Quite how many children are missing out on education because of war in the country is uncertain. With four of Afghanistan’s 28 provinces still embroiled in conflict a conservative estimate would be 80,000.

After the Taliban seized control of the capital Kabul in 1996, they imposed harsh laws drawing on Islamic and traditional Afghan beliefs. As a result, in the 90 per cent of territory under Taliban control education for girls is forbidden.

Eric de Mul, the UN humanitarian co-ordinator for Afghanistan, said the situation for girls is slightly improving, writes Scott Neuman of Associated Press. Girls are still barred from attending traditional schools, but there is a growth of “what is called home-based education,” de Mul said.

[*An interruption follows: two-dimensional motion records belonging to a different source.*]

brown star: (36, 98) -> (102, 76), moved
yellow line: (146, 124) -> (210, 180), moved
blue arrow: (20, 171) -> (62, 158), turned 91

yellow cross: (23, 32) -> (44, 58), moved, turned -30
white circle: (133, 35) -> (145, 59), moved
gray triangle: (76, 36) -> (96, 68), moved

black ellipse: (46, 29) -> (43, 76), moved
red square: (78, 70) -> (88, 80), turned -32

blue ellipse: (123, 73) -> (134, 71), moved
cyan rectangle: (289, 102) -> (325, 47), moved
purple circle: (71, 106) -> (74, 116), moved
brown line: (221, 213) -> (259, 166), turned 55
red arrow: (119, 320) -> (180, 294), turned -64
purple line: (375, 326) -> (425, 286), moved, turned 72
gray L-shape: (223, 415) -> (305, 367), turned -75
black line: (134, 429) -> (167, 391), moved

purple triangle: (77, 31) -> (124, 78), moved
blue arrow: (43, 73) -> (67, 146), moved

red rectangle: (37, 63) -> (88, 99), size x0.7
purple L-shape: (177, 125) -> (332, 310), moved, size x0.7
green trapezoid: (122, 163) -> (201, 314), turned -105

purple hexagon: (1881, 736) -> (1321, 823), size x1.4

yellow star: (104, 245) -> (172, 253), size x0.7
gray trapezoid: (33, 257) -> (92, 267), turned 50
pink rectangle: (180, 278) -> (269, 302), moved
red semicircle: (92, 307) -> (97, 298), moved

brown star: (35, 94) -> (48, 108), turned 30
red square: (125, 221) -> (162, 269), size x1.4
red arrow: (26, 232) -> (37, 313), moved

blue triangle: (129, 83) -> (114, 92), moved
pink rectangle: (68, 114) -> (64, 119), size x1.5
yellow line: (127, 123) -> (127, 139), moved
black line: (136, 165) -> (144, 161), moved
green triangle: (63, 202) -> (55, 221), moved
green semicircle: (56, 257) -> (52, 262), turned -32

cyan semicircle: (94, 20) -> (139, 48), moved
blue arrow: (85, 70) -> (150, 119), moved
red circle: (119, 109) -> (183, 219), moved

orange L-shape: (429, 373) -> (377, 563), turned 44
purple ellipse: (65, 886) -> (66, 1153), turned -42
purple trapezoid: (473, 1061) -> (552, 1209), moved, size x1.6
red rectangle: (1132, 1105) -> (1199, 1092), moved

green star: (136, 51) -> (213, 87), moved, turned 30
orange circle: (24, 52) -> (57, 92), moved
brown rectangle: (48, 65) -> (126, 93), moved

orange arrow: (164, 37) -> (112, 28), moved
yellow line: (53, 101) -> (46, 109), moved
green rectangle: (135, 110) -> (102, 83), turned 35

In the Panjshir Valley schools have been turned into makeshift hostels for refugees. Many others are still sleeping outside and the few international aid organisations operating here are frantically trying to provide shelter before the vicious winter sets in and closes off the mountain passes. The UN has warned of an impending humanitarian disaster unless food supplies are allowed into the region soon.

Despite the fighting, the UN last week completed the vaccination of 3.5 million children against polio - in a country with one of the highest mortality rates from disease. The World Food Programme is to provide meals as an incentive for 50,000 children to attend primary school in anti-Taliban territory in the north-east.